December 20th, 2014
(written by lawrence krubner, however indented passages are often quotes). You can contact lawrence at: email@example.com
Henry, a tuatara who, as far as curators at Southland Museum in New Zealand know, had never mated before, hooked up with Mildred, a younger woman of about 80, in March.
In July she laid 11 healthy eggs and, this week, all 11 of them hatched — the last one on Wednesday.
“Eleven out of eleven,” curator Lindsay Hazley said Friday morning. “Bloody brilliant. We had a champagne breakfast to celebrate.”
Henry was the oldest tuatara ever to mate at the museum, on New Zealand’s South Island, Hazley said.
Tuataras are the only living descendants of an order, related to dinosaurs, that flourished 200 million years ago. They’re endangered, only living on a handful of islands in New Zealand, which makes Henry’s happy news all the more important to supporters of the species.
But it didn’t come easy.
Until about six years ago, Henry was a nasty, irritable fellow who showed no interest in mating and would attack females when they were introduced. Hazley, who has been breeding tuataras for the past 35 years, eventually had to put him in “solitary confinement.”
But in 2002, veterinarians discovered that a lump in Henry’s nether regions was a cancerous tumor. They removed it and, over the next few years, his mood — and interest in the ladies — improved.

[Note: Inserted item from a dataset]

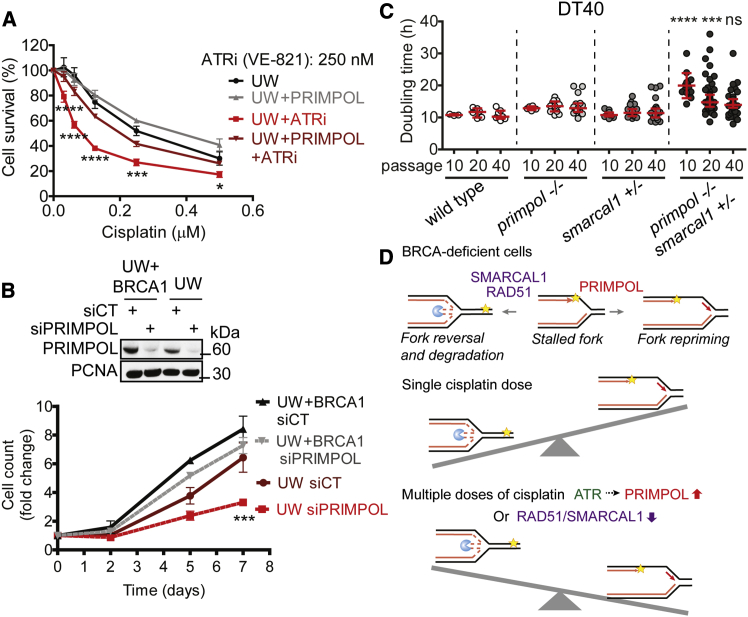
Impact of PRIMPOL on Cell Survival(A) Cell survival of UW and UW+PRIMPOL cells upon 6 days of chronic treatment with ATR inhibitor (ATRi, VE-821, 250 nM) and the indicated doses of cisplatin. Means ± SEM (n = 3). Statistics: two-way ANOVA followed by Bonferroni test comparing UW+ATRi versus UW+PRIMPOL+ATRi. ∗p < 0.05, ∗∗∗p < 0.001, ∗∗∗∗p < 0.0001.(B) Expression of PRIMPOL after siRNA (siPRIMPOL) in UW+BRCA1 and UW cells (top). Cell count in PRIMPOL-depleted UW+BRCA1 and UW cells. Means ± SEM (n = 3) (bottom). Statistics: two-way ANOVA followed by Bonferroni test comparing UW siCT versus UW siPRIMPOL. ∗∗∗p < 0.001.(C) Doubling time of DT40 cell mutants over the course of approximately 40 passages post-transfection with the smarcal1 targeting construct. Each circle represents an individual measurement of doubling time derived from three independent experiments, repeated in duplicate and on multiple independently derived clones (two primpol −/−; three smarcal1 +/−; and five primpol −/− smarcal1 +/−). Means and SD plotted as line and whiskers. Statistics: Kruskal-Wallis test for difference between smarcal1 +/− and primpol −/− smarcal1 +/−. ns, non-significant, ∗∗∗p < 0.001, ∗∗∗∗p < 0.0001.(D) Proposed model. Fork repriming and reversal are two alternative mechanisms by which cells deal with cisplatin-induced DNA lesions (top). Upon treatment with a single cisplatin dose, fork reversal is the most frequent event. However, reversed forks are targeted by nucleases in a BRCA-deficient background leading to nascent DNA degradation (middle). Multiple treatments with cisplatin lead to an ATR-dependent upregulation of PRIMPOL, shifting the balance toward repriming events while suppressing fork reversal. Alternatively, depletion of fork reversal factors, such as RAD51 and SMARCAL1, also favors PRIMPOL-dependent repriming in both BRCA-deficient and -proficient cells (bottom).See also Figures S6 and S7.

Now, Henry lives peacefully with Mildred and two other females. Breeders are hoping he’ll show interest in Lucy, who is about the same age as Mildred, later this year. Female tuataras only lay eggs every two or three years, so Mildred likely won’t be interested. Video Watch a curator take care of the reproducing dinosaur kin »
Henry’s newfound libido does have some limits, however. Hazley said Juliet, a youthful 22 year old, appears to be too hot to handle for the centenarian — who could live to be 200 years old if he stays healthy.
“I think he’s a bit shy to mate with such a young woman,” Hazley said. “After a bit of experience with Mildred and Lucy, maybe he’ll be interested in Juliet next year.”
Maxing out at about two-and-a-half feet long, tuataras are much smaller than their ancestors.
The word “tuatara” is derived from a Maori word meaning “spiny back.” In Maori legend, they are messengers of Whiro, the god of death and disaster, and they were featured on one side of a New Zealand five-cent coin that was phased out in 2006.
It’s been a baby boom at Southland Museum lately. Hazley said another 10 babies were born to another couple recently — swelling the ranks of the 50 or so tuataras that were already there.